◆ **Written task**: Omit the pictures, but give back every entry below exactly as written.

+++++

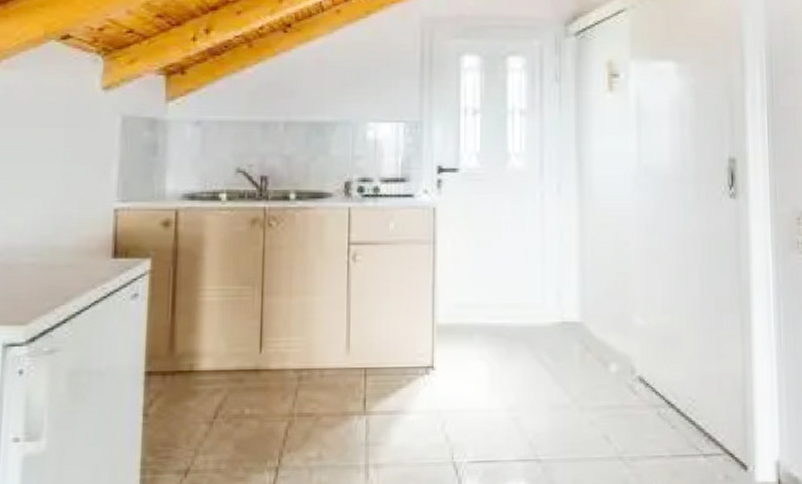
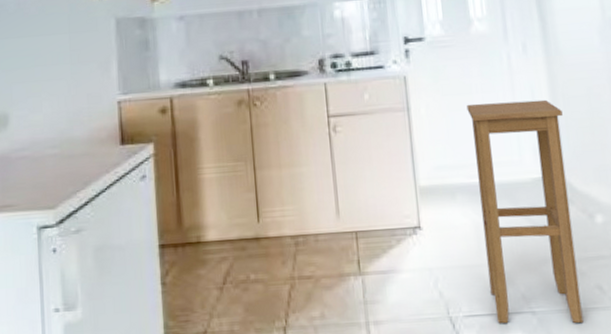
stool: none [494,241,589,472] -> present [466,99,584,323]

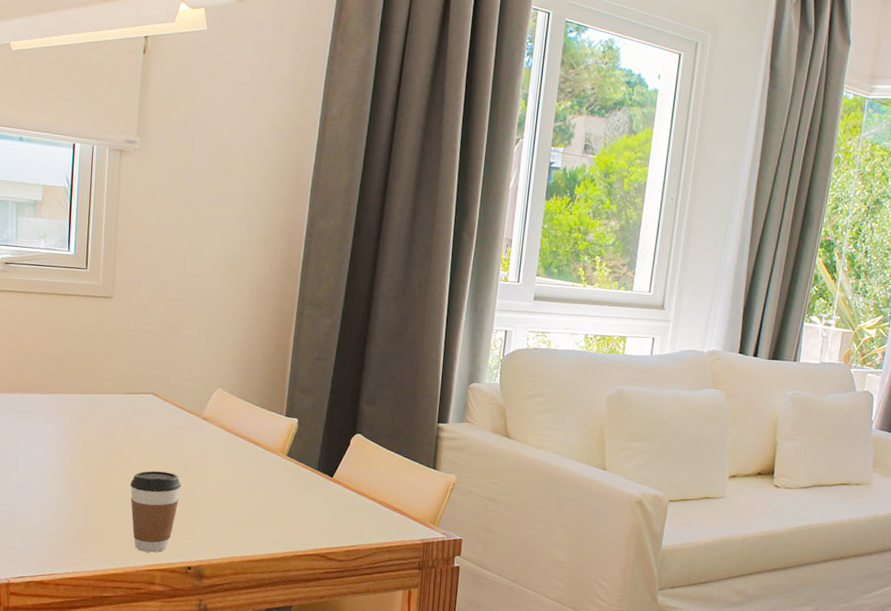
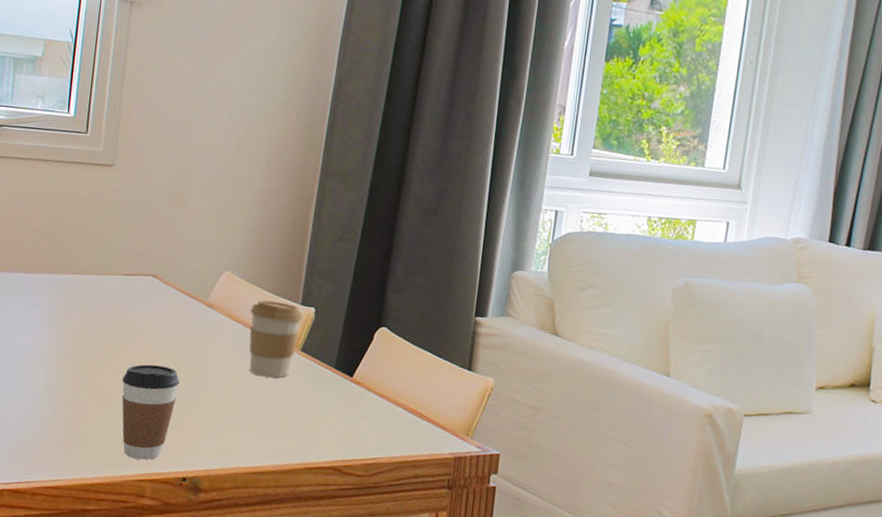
coffee cup: none [241,412,288,480] -> present [249,299,304,378]

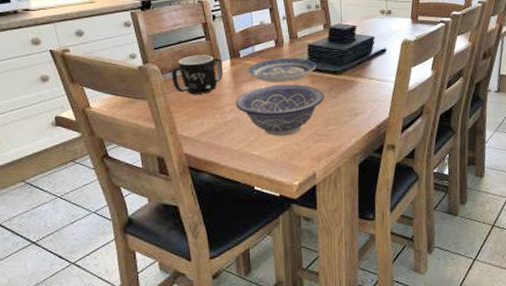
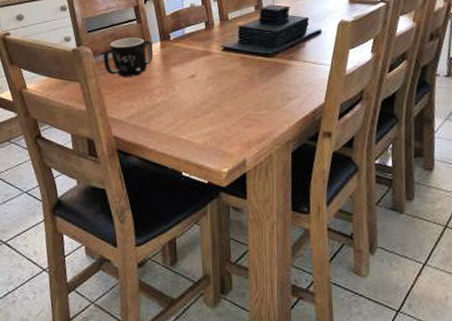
decorative bowl: present [235,84,325,136] -> none [164,67,256,120]
plate: present [247,58,317,82] -> none [177,40,247,65]

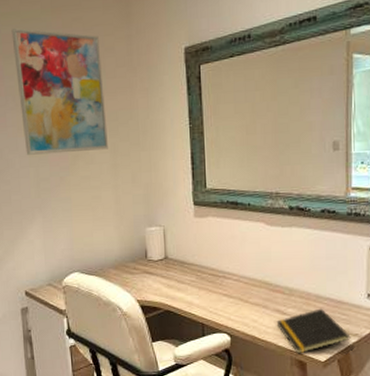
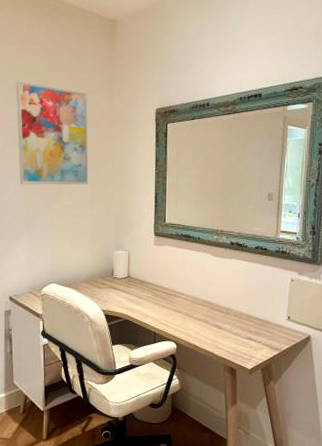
notepad: present [276,308,351,354] -> none [214,326,273,362]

+++++

◆ **Answer section**:
stool: none [494,241,589,472] -> present [466,99,584,323]

coffee cup: none [241,412,288,480] -> present [249,299,304,378]

decorative bowl: present [235,84,325,136] -> none [164,67,256,120]
plate: present [247,58,317,82] -> none [177,40,247,65]

notepad: present [276,308,351,354] -> none [214,326,273,362]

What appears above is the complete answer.